August 23, 2011

Ancient wild horse Y chromosomes more diverse than those of domesticated horses

The sequenced horses can be found in the supplement, and they all seem to be from Alaska/Yukon/Siberia, probably for reasons having to with DNA preservation.

Hopefully techniques will improve, and the study of ancient wild horse DNA may help identify the wild progenitors of domestic horses, which must have lived in the more western parts of Eurasia, rather than in the studied regions.

With domesticated crops we have been fortunate in still having access to their wild relatives, but wild horses are now all extinct, except Przewalski's horse, which, as as other research has also shown was not the progenitor of domesticated horses.

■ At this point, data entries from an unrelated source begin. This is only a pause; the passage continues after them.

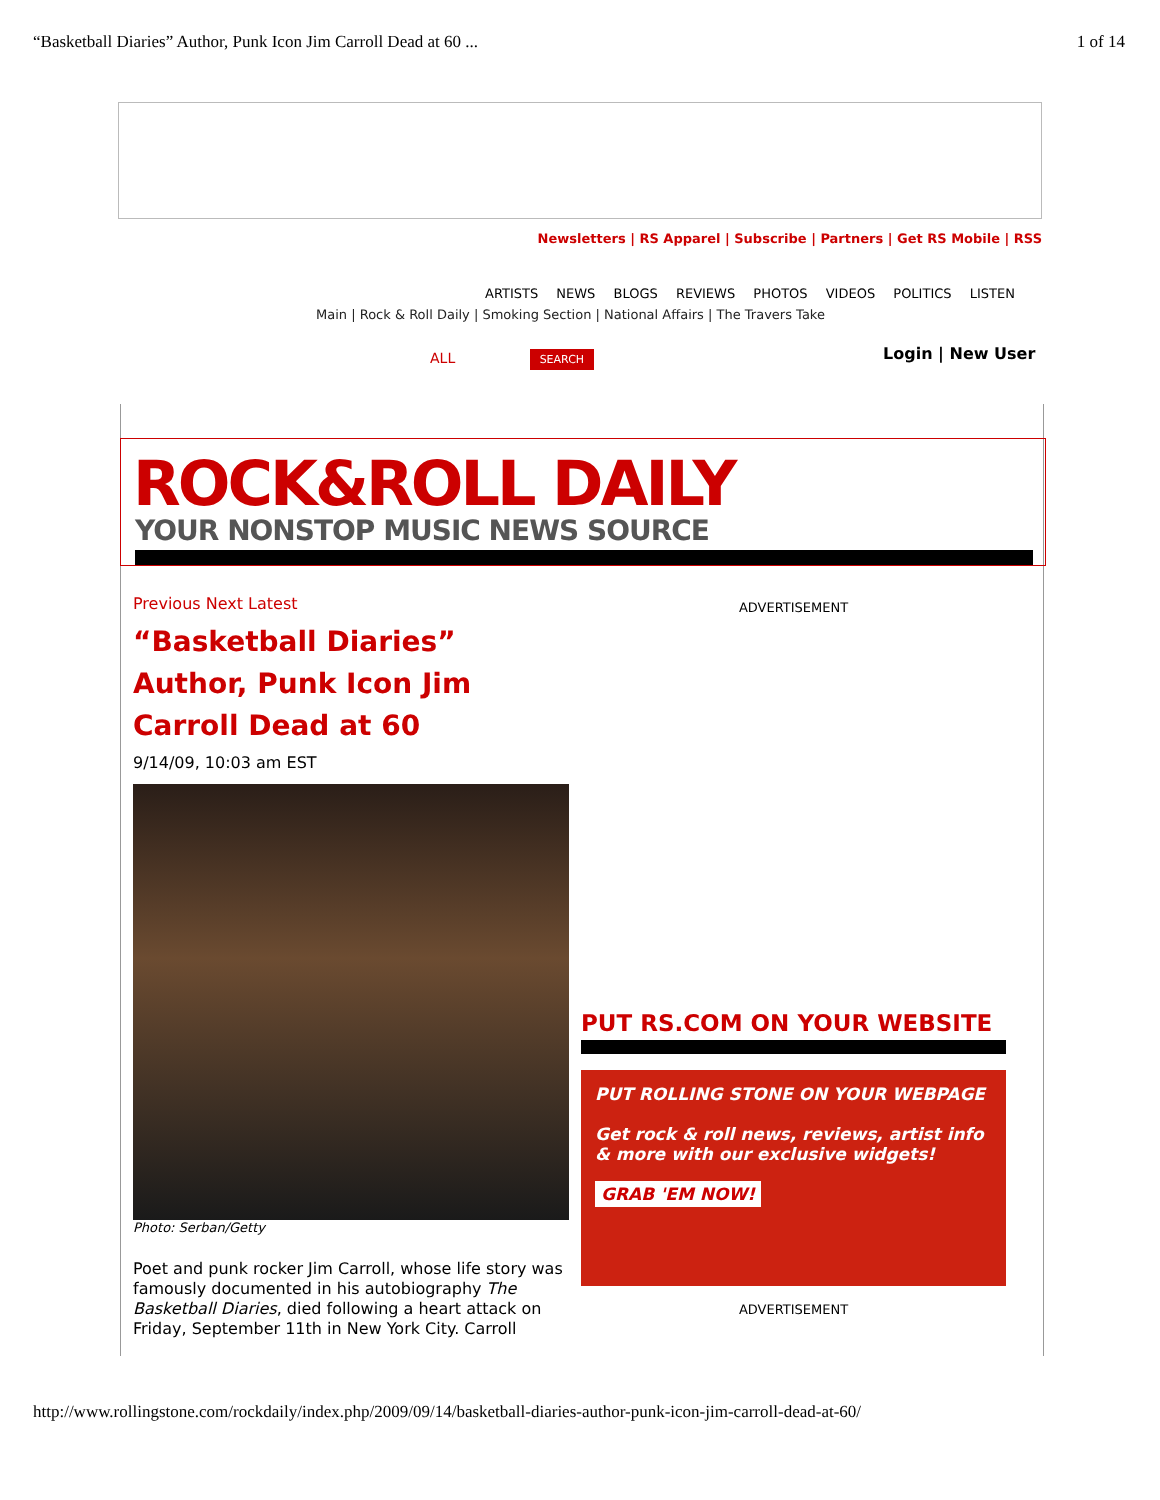“Basketball Diaries” Author, Punk Icon Jim Carroll Dead at 60 ... 1 of 14
Newsletters | RS Apparel | Subscribe | Partners | Get RS Mobile | RSS
ARTISTS NEWS BLOGS REVIEWS PHOTOS VIDEOS POLITICS LISTEN
Main | Rock & Roll Daily | Smoking Section | National Affairs | The Travers Take
Login | New User
ALL SEARCH
ROCK&ROLL DAILY
YOUR NONSTOP MUSIC NEWS SOURCE
Previous Next Latest
“Basketball Diaries” Author, Punk Icon Jim Carroll Dead at 60
9/14/09, 10:03 am EST
Photo: Serban/Getty
Poet and punk rocker Jim Carroll, whose life story was famously documented in his autobiography The Basketball Diaries, died following a heart attack on Friday, September 11th in New York City. Carroll
ADVERTISEMENT
PUT RS.COM ON YOUR WEBSITE
PUT ROLLING STONE ON YOUR WEBPAGE
Get rock & roll news, reviews, artist info & more with our exclusive widgets!
GRAB 'EM NOW!
ADVERTISEMENT
http://www.rollingstone.com/rockdaily/index.php/2009/09/14/basketball-diaries-author-punk-icon-jim-carroll-dead-at-60/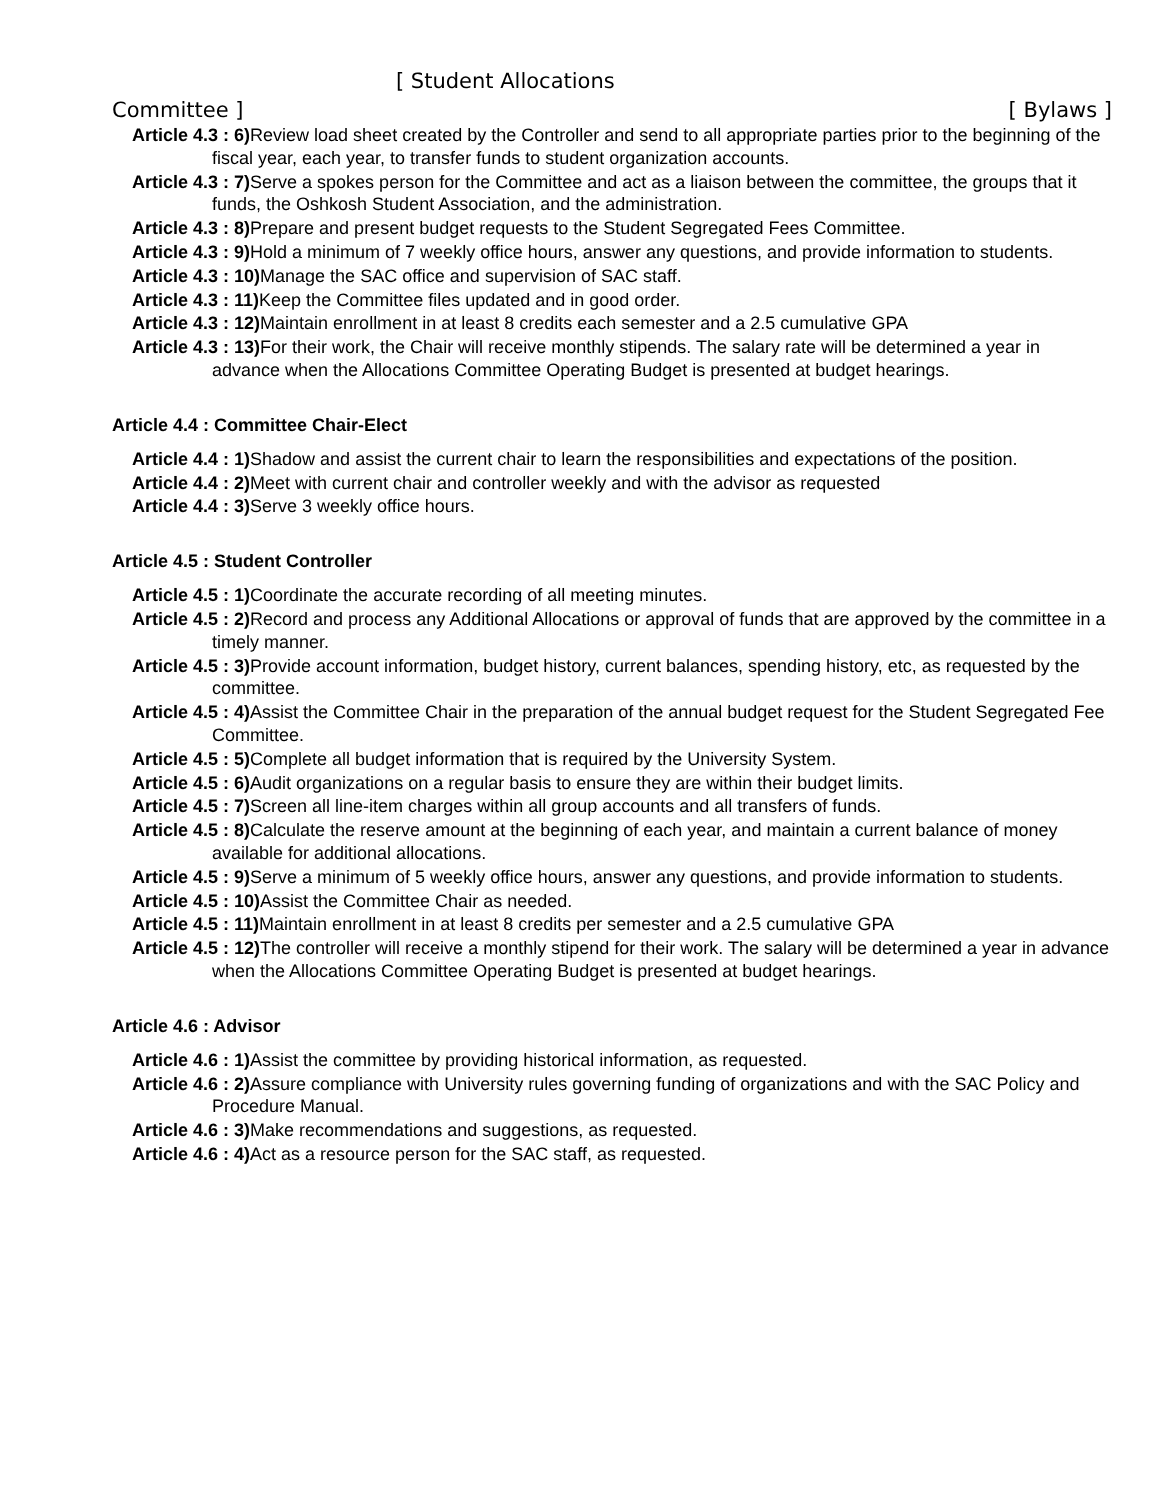[ Student Allocations
Committee ] [ Bylaws ]
Article 4.3 : 6) Review load sheet created by the Controller and send to all appropriate parties prior to the beginning of the fiscal year, each year, to transfer funds to student organization accounts.
Article 4.3 : 7) Serve a spokes person for the Committee and act as a liaison between the committee, the groups that it funds, the Oshkosh Student Association, and the administration.
Article 4.3 : 8) Prepare and present budget requests to the Student Segregated Fees Committee.
Article 4.3 : 9) Hold a minimum of 7 weekly office hours, answer any questions, and provide information to students.
Article 4.3 : 10) Manage the SAC office and supervision of SAC staff.
Article 4.3 : 11) Keep the Committee files updated and in good order.
Article 4.3 : 12) Maintain enrollment in at least 8 credits each semester and a 2.5 cumulative GPA
Article 4.3 : 13) For their work, the Chair will receive monthly stipends. The salary rate will be determined a year in advance when the Allocations Committee Operating Budget is presented at budget hearings.
Article 4.4 : Committee Chair-Elect
Article 4.4 : 1) Shadow and assist the current chair to learn the responsibilities and expectations of the position.
Article 4.4 : 2) Meet with current chair and controller weekly and with the advisor as requested
Article 4.4 : 3) Serve 3 weekly office hours.
Article 4.5 : Student Controller
Article 4.5 : 1) Coordinate the accurate recording of all meeting minutes.
Article 4.5 : 2) Record and process any Additional Allocations or approval of funds that are approved by the committee in a timely manner.
Article 4.5 : 3) Provide account information, budget history, current balances, spending history, etc, as requested by the committee.
Article 4.5 : 4) Assist the Committee Chair in the preparation of the annual budget request for the Student Segregated Fee Committee.
Article 4.5 : 5) Complete all budget information that is required by the University System.
Article 4.5 : 6) Audit organizations on a regular basis to ensure they are within their budget limits.
Article 4.5 : 7) Screen all line-item charges within all group accounts and all transfers of funds.
Article 4.5 : 8) Calculate the reserve amount at the beginning of each year, and maintain a current balance of money available for additional allocations.
Article 4.5 : 9) Serve a minimum of 5 weekly office hours, answer any questions, and provide information to students.
Article 4.5 : 10) Assist the Committee Chair as needed.
Article 4.5 : 11) Maintain enrollment in at least 8 credits per semester and a 2.5 cumulative GPA
Article 4.5 : 12) The controller will receive a monthly stipend for their work. The salary will be determined a year in advance when the Allocations Committee Operating Budget is presented at budget hearings.
Article 4.6 : Advisor
Article 4.6 : 1) Assist the committee by providing historical information, as requested.
Article 4.6 : 2) Assure compliance with University rules governing funding of organizations and with the SAC Policy and Procedure Manual.
Article 4.6 : 3) Make recommendations and suggestions, as requested.
Article 4.6 : 4) Act as a resource person for the SAC staff, as requested.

See also the press release.

Nature Communications 2, Article number: 450 doi:10.1038/ncomms1447

Discovery of lost diversity of paternal horse lineages using ancient DNA

Sebastian Lippold et al.


Modern domestic horses display abundant genetic diversity within female-inherited mitochondrial DNA, but practically no sequence diversity on the male-inherited Y chromosome. Several hypotheses have been proposed to explain this discrepancy, but can only be tested through knowledge of the diversity in both the ancestral (pre-domestication) maternal and paternal lineages. As wild horses are practically extinct, ancient DNA studies offer the only means to assess this ancestral diversity. Here we show considerable ancestral diversity in ancient male horses by sequencing 4 kb of Y chromosomal DNA from eight ancient wild horses and one 2,800-year-old domesticated horse. Both ancient and modern domestic horses form a separate branch from the ancient wild horses, with the Przewalski horse at its base. Our methodology establishes the feasibility of re-sequencing long ancient nuclear DNA fragments and demonstrates the power of ancient Y chromosome DNA sequence data to provide insights into the evolutionary history of populations.